SOURCE RECORDS —
BEGIN

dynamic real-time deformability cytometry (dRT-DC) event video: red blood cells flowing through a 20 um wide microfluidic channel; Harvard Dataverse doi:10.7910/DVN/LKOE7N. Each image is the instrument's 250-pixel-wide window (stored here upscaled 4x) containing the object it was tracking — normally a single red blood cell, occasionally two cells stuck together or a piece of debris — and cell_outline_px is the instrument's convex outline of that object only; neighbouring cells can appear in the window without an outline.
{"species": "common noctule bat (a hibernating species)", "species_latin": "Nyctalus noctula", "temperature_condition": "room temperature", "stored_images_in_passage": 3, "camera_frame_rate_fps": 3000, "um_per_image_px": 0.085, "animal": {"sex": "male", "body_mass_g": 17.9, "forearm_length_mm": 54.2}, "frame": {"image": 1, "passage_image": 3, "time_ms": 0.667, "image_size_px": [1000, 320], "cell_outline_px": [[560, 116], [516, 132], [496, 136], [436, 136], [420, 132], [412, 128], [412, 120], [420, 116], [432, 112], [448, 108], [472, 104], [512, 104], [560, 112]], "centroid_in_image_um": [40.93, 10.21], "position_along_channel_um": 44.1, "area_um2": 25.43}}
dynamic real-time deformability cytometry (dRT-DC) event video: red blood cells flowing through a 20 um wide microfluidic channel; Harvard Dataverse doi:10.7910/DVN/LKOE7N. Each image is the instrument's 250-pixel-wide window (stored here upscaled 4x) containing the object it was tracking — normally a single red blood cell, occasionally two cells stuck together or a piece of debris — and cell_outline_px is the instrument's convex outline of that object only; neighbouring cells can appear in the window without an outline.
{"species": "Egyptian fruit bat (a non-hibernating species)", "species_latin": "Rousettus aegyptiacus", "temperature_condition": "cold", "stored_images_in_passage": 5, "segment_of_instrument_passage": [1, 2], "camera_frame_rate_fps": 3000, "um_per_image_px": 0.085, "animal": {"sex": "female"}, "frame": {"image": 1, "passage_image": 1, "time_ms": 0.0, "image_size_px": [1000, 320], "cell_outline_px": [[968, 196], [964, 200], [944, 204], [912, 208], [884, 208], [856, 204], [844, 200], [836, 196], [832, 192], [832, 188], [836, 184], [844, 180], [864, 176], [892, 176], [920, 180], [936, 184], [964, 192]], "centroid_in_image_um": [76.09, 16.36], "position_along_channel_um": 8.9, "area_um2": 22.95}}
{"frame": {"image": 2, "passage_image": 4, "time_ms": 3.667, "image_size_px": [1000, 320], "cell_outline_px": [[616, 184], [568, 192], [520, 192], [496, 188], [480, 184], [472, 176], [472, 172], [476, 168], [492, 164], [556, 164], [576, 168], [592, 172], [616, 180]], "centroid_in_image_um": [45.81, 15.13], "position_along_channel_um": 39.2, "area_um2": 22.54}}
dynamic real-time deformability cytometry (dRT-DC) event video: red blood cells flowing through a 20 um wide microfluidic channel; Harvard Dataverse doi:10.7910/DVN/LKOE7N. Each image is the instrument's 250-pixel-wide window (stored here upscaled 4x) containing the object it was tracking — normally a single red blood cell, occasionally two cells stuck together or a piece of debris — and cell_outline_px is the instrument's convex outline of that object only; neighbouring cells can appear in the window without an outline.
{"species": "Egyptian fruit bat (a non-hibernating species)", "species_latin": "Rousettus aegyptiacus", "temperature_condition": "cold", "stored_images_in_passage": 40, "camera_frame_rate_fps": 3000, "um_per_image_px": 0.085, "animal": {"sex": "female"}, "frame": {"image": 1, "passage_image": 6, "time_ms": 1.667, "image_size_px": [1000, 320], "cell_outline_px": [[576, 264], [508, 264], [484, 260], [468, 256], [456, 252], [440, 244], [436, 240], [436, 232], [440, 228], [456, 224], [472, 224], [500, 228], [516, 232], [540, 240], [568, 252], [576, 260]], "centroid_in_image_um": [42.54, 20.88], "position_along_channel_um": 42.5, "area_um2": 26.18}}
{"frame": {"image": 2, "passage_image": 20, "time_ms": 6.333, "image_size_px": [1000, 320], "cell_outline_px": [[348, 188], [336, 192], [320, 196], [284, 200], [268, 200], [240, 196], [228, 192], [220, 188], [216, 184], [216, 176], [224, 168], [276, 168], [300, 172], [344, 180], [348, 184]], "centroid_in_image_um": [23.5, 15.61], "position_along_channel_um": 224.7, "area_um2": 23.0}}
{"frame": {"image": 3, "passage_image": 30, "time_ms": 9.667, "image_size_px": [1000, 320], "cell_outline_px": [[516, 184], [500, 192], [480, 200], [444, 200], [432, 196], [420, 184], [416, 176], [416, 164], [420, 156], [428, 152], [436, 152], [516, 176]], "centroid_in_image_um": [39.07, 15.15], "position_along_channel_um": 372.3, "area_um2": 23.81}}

END

WRITTEN INSTRUCTION — Print the records above in full, exactly.

THE RESPONSE —
dynamic real-time deformability cytometry (dRT-DC) event video: red blood cells flowing through a 20 um wide microfluidic channel; Harvard Dataverse doi:10.7910/DVN/LKOE7N. Each image is the instrument's 250-pixel-wide window (stored here upscaled 4x) containing the object it was tracking — normally a single red blood cell, occasionally two cells stuck together or a piece of debris — and cell_outline_px is the instrument's convex outline of that object only; neighbouring cells can appear in the window without an outline.
{"species": "common noctule bat (a hibernating species)", "species_latin": "Nyctalus noctula", "temperature_condition": "room temperature", "stored_images_in_passage": 3, "camera_frame_rate_fps": 3000, "um_per_image_px": 0.085, "animal": {"sex": "male", "body_mass_g": 17.9, "forearm_length_mm": 54.2}, "frame": {"image": 1, "passage_image": 3, "time_ms": 0.667, "image_size_px": [1000, 320], "cell_outline_px": [[560, 116], [516, 132], [496, 136], [436, 136], [420, 132], [412, 128], [412, 120], [420, 116], [432, 112], [448, 108], [472, 104], [512, 104], [560, 112]], "centroid_in_image_um": [40.93, 10.21], "position_along_channel_um": 44.1, "area_um2": 25.43}}
dynamic real-time deformability cytometry (dRT-DC) event video: red blood cells flowing through a 20 um wide microfluidic channel; Harvard Dataverse doi:10.7910/DVN/LKOE7N. Each image is the instrument's 250-pixel-wide window (stored here upscaled 4x) containing the object it was tracking — normally a single red blood cell, occasionally two cells stuck together or a piece of debris — and cell_outline_px is the instrument's convex outline of that object only; neighbouring cells can appear in the window without an outline.
{"species": "Egyptian fruit bat (a non-hibernating species)", "species_latin": "Rousettus aegyptiacus", "temperature_condition": "cold", "stored_images_in_passage": 5, "segment_of_instrument_passage": [1, 2], "camera_frame_rate_fps": 3000, "um_per_image_px": 0.085, "animal": {"sex": "female"}, "frame": {"image": 1, "passage_image": 1, "time_ms": 0.0, "image_size_px": [1000, 320], "cell_outline_px": [[968, 196], [964, 200], [944, 204], [912, 208], [884, 208], [856, 204], [844, 200], [836, 196], [832, 192], [832, 188], [836, 184], [844, 180], [864, 176], [892, 176], [920, 180], [936, 184], [964, 192]], "centroid_in_image_um": [76.09, 16.36], "position_along_channel_um": 8.9, "area_um2": 22.95}}
{"frame": {"image": 2, "passage_image": 4, "time_ms": 3.667, "image_size_px": [1000, 320], "cell_outline_px": [[616, 184], [568, 192], [520, 192], [496, 188], [480, 184], [472, 176], [472, 172], [476, 168], [492, 164], [556, 164], [576, 168], [592, 172], [616, 180]], "centroid_in_image_um": [45.81, 15.13], "position_along_channel_um": 39.2, "area_um2": 22.54}}
dynamic real-time deformability cytometry (dRT-DC) event video: red blood cells flowing through a 20 um wide microfluidic channel; Harvard Dataverse doi:10.7910/DVN/LKOE7N. Each image is the instrument's 250-pixel-wide window (stored here upscaled 4x) containing the object it was tracking — normally a single red blood cell, occasionally two cells stuck together or a piece of debris — and cell_outline_px is the instrument's convex outline of that object only; neighbouring cells can appear in the window without an outline.
{"species": "Egyptian fruit bat (a non-hibernating species)", "species_latin": "Rousettus aegyptiacus", "temperature_condition": "cold", "stored_images_in_passage": 40, "camera_frame_rate_fps": 3000, "um_per_image_px": 0.085, "animal": {"sex": "female"}, "frame": {"image": 1, "passage_image": 6, "time_ms": 1.667, "image_size_px": [1000, 320], "cell_outline_px": [[576, 264], [508, 264], [484, 260], [468, 256], [456, 252], [440, 244], [436, 240], [436, 232], [440, 228], [456, 224], [472, 224], [500, 228], [516, 232], [540, 240], [568, 252], [576, 260]], "centroid_in_image_um": [42.54, 20.88], "position_along_channel_um": 42.5, "area_um2": 26.18}}
{"frame": {"image": 2, "passage_image": 20, "time_ms": 6.333, "image_size_px": [1000, 320], "cell_outline_px": [[348, 188], [336, 192], [320, 196], [284, 200], [268, 200], [240, 196], [228, 192], [220, 188], [216, 184], [216, 176], [224, 168], [276, 168], [300, 172], [344, 180], [348, 184]], "centroid_in_image_um": [23.5, 15.61], "position_along_channel_um": 224.7, "area_um2": 23.0}}
{"frame": {"image": 3, "passage_image": 30, "time_ms": 9.667, "image_size_px": [1000, 320], "cell_outline_px": [[516, 184], [500, 192], [480, 200], [444, 200], [432, 196], [420, 184], [416, 176], [416, 164], [420, 156], [428, 152], [436, 152], [516, 176]], "centroid_in_image_um": [39.07, 15.15], "position_along_channel_um": 372.3, "area_um2": 23.81}}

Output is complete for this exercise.